▶ [What you should do] Set down all the records below, word for word.
BEGIN
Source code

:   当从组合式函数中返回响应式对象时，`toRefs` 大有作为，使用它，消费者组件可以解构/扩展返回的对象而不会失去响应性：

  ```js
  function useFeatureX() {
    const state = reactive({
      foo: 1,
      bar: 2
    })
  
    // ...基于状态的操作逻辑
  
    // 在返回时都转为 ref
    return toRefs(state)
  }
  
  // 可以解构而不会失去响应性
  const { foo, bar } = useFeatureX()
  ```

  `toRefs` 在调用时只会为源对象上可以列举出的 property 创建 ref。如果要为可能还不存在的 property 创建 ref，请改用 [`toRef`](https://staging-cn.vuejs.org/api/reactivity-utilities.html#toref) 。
END
▶ [Answer space]
Source code

:   当从组合式函数中返回响应式对象时，`toRefs` 大有作为，使用它，消费者组件可以解构/扩展返回的对象而不会失去响应性：

  ```js
  function useFeatureX() {
    const state = reactive({
      foo: 1,
      bar: 2
    })
  
    // ...基于状态的操作逻辑
  
    // 在返回时都转为 ref
    return toRefs(state)
  }
  
  // 可以解构而不会失去响应性
  const { foo, bar } = useFeatureX()
  ```

  `toRefs` 在调用时只会为源对象上可以列举出的 property 创建 ref。如果要为可能还不存在的 property 创建 ref，请改用 [`toRef`](https://staging-cn.vuejs.org/api/reactivity-utilities.html#toref) 。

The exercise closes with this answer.